Dublin in black and white

Everything during those couple of days I recall in black and white or tones of sepia. We travelled to Dublin in our first car. A black Austin Seven. It must have been summertime, Northern Ireland’s Twelfth fortnight, the only time my father had a full week off work.  While I recall more than my siblings, our common memory is of O’Connell Street.  The city was big. And O’Connell Street was as wide as a football field. Flanked by tall grey buildings, the centre of the boulevard was lined with parked cars and bicycles, with Nelson high on his column. At night, weak light from roof-level neon signs spelt out the names of Players cigarettes, of Guinness and Harp beer, facing towards the southside of the river.

Ena and Tommy McWilliams at Lough Gill, Co Sligo. c 1950

We entered into one of the five-story buildings on O’Connell Street, on the left, less than one hundred yards north of the River Liffey. From the city footpath, we clattered up the lino-covered stairs with our bags and cases to the landing of our guest house. Leaving the parade of pedestrians, bicycles, cars, and buses, to be marshalled by black-uniformed Guards. Little light penetrated far into the building.

Our parents had honeymooned in Dublin just over a decade earlier and probably yearned for those simpler, more romantic times. Now, with four children, the youngest five, life was busy and full. A long car trip, though still a novelty, would have been a fractious affair. My father’s patience would have been sorely tested. I climbed the dark winding stairwell of Nelson’s Column with him, out onto a square platform to dizzying views of the streets below. The scene beyond folded into a low grey cloud. Nelson would stand tall for another five years or so until a maverick Republican took him down to street level.

The woman of the guesthouse offered to mind us for an evening. The younger two slept early, and myself and my brother were parked on straight-backed dining room chairs in the guest’s drawing room, in front of an incredible novelty, a television. We watched a British TV channel, the only ones that could be picked up in the years before the Irish television came on air.  A single orange electric bulb backlit the room. We watched a sci-fi episode, ‘Elegy’, part of the US production ‘The Twilight Zone’.

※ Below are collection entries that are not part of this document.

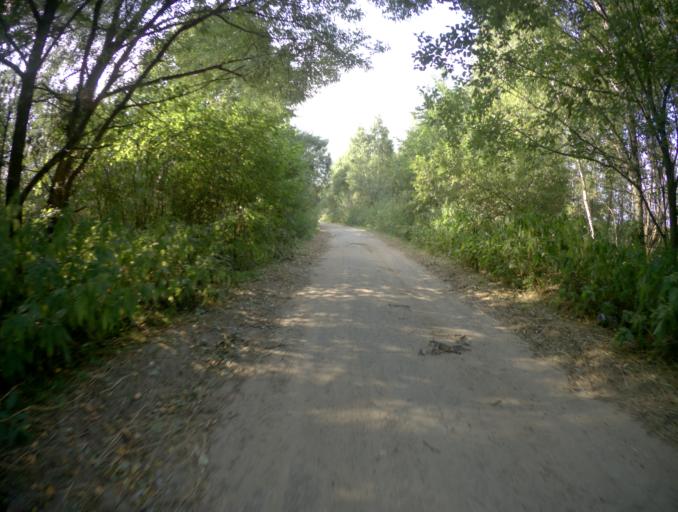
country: RU
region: Vladimir
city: Raduzhnyy
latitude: 56.0038
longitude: 40.3677
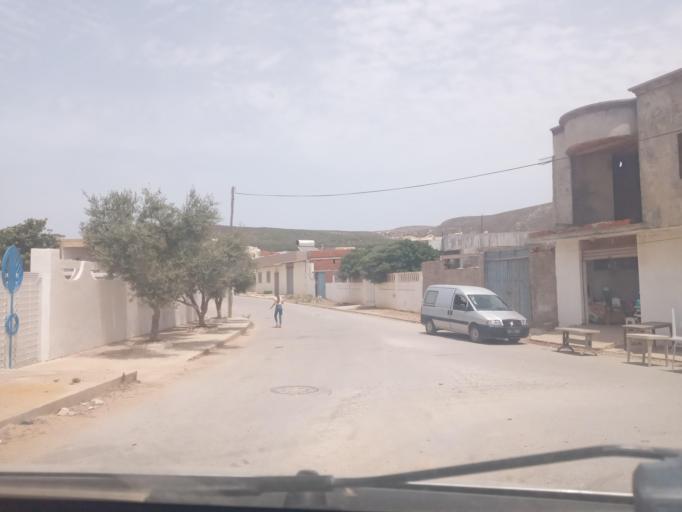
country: TN
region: Nabul
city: El Haouaria
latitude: 37.0536
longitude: 11.0095
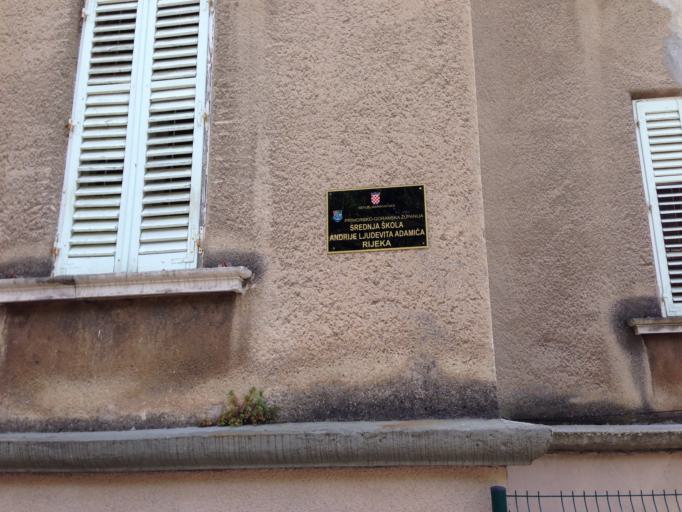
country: HR
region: Primorsko-Goranska
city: Cavle
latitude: 45.3163
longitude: 14.4686
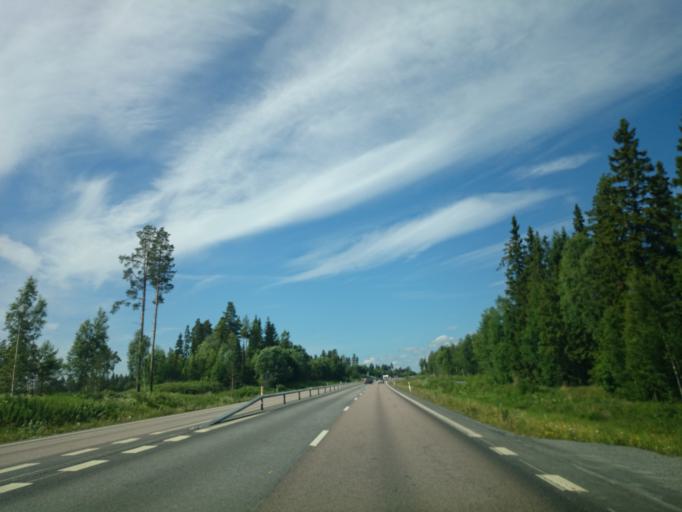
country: SE
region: Jaemtland
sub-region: Krokoms Kommun
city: Krokom
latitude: 63.2897
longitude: 14.5081
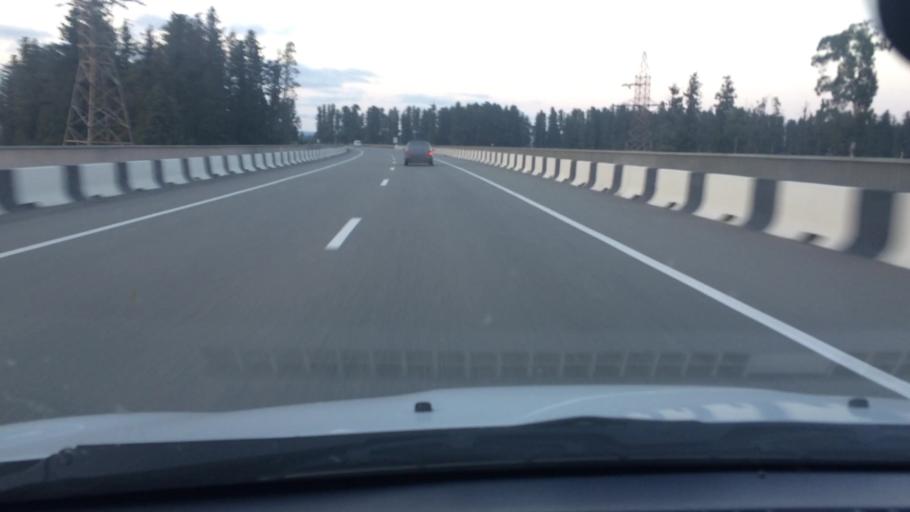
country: GE
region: Ajaria
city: Ochkhamuri
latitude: 41.8527
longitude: 41.8369
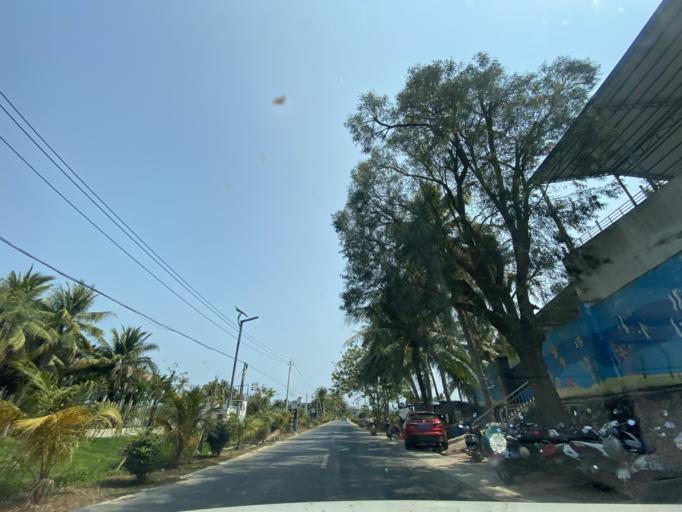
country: CN
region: Hainan
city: Yingzhou
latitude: 18.4193
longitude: 109.8130
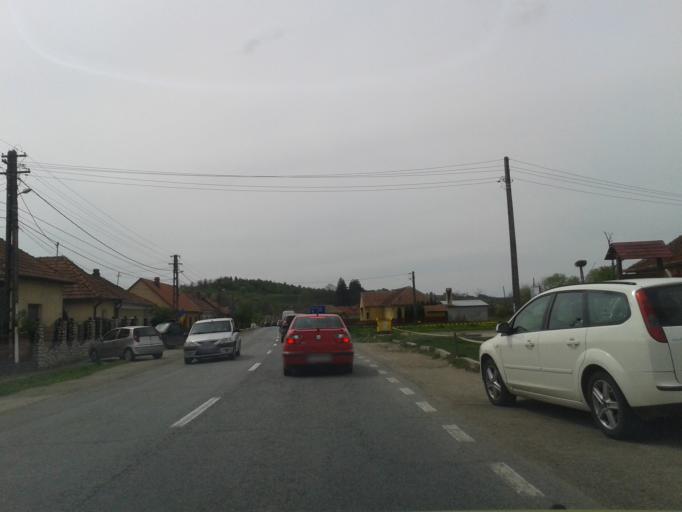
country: RO
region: Hunedoara
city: Lapugiu de Jos
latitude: 45.8875
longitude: 22.4519
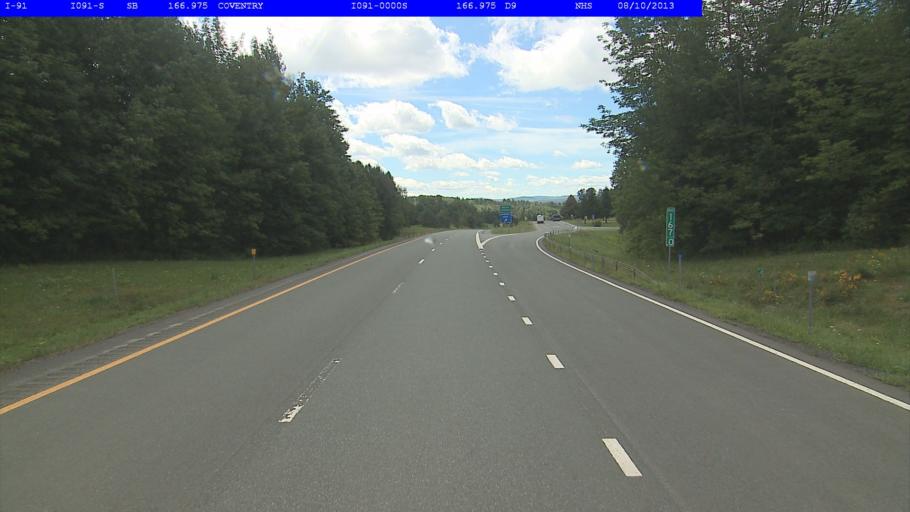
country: US
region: Vermont
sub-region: Orleans County
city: Newport
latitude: 44.8794
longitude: -72.1731
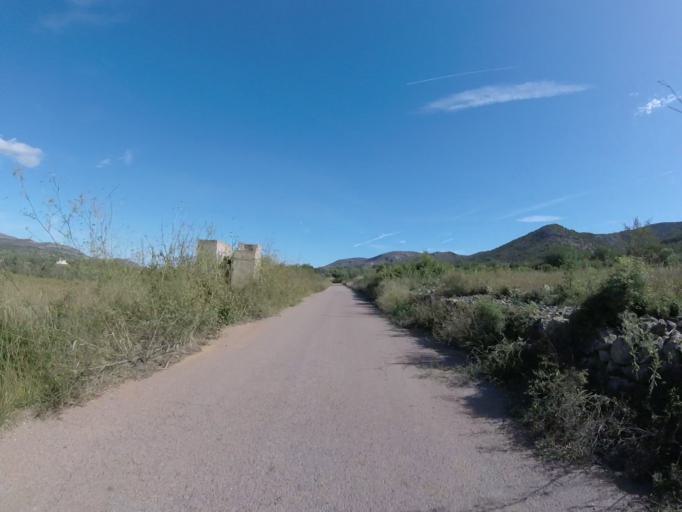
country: ES
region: Valencia
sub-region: Provincia de Castello
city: Santa Magdalena de Pulpis
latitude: 40.3596
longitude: 0.3117
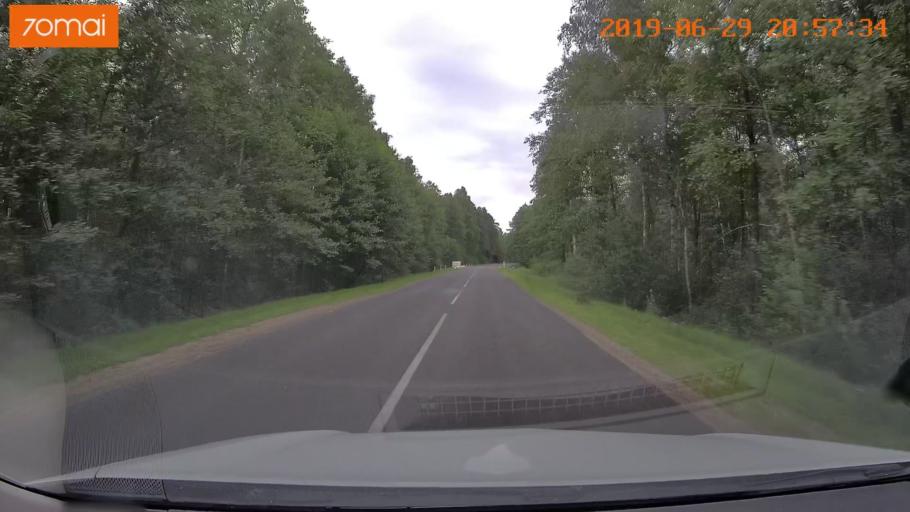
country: BY
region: Brest
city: Hantsavichy
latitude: 52.7207
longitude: 26.3720
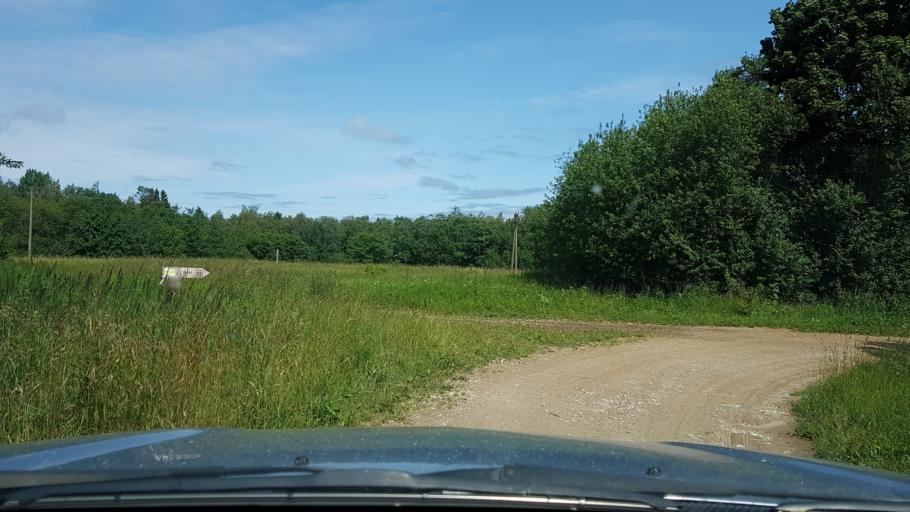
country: EE
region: Ida-Virumaa
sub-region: Sillamaee linn
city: Sillamae
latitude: 59.3665
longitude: 27.8144
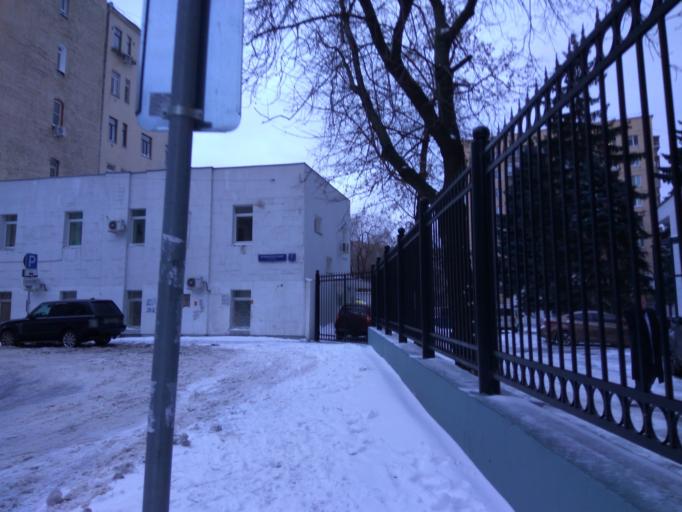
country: RU
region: Moskovskaya
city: Dorogomilovo
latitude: 55.7483
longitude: 37.5911
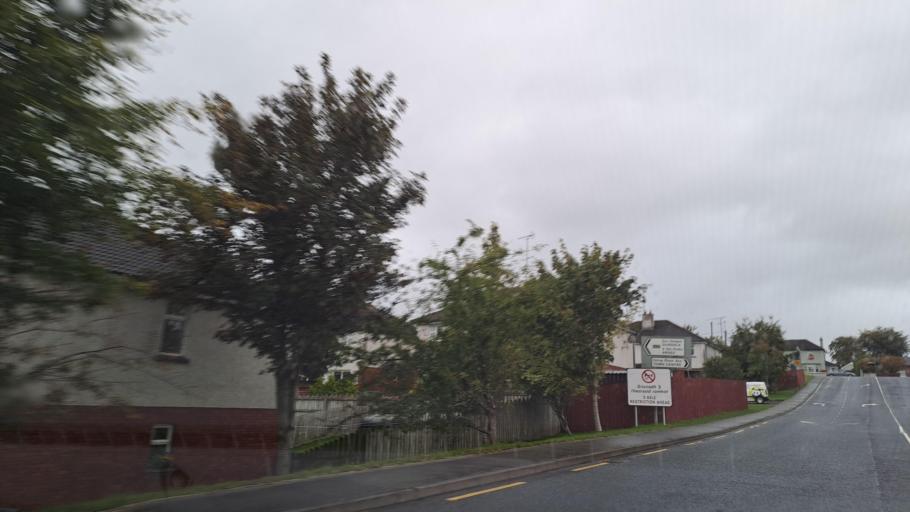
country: IE
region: Ulster
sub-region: County Monaghan
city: Carrickmacross
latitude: 53.9823
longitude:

Mesmerised by moving pictures, we saw the crew of a grey US spaceship land on an earth-like alien planet. The three crew were shocked to find all the humans were completely motionless, frozen at their various tasks. They were eventually welcomed by a friendly figure of an old man in his large house. The scenes that unfolded of these rigid, yet realistic people became more and more creepy and scary: a town election, a beauty pageant, a farmyard, where no one moved. The crew were dined, and then poisoned by their host, and died there, right in front of us, on the screen. The final scene saw the old man, accompanied by weirdly bright happy music, dusting the bodies of the three astronauts sitting forever paralysed in their spaceship.  My first TV viewing would have been memorable, but the effect of this frightening sci-fi has left its indelible mark. I suspect that sleep that night, in a strange bed, came late.

Tommy at Larkfield, boggaun, Co Leitrim with his first car, c 1960.

Outside, we didn’t see the shadowed holes left by bullets and shrapnel that peppered the walls of the buildings, and particularly the façade and portico of rebel headquarters at the General Post Office a short distance from our guesthouse. The dust had settled on the Easter Rising just over forty years previous, and Ireland was in the early years of Seán Lemass’s leadership. The city was starting to show a growing national confidence and optimism, though the rest of the country was still blighted by dark times of unemployment and mass emigration.

Did I enjoy that first trip to a city I have long since come to appreciate? Judging by these scant memories, probably not. I’ve no recollection of the drive back home. Most likely, we went west to Manorhamilton in County Leitrim. To our grandparents’ farmhouse, without electric light and running water, where we would continue the annual ritual of happy summertime holidays that remained for more than a decade.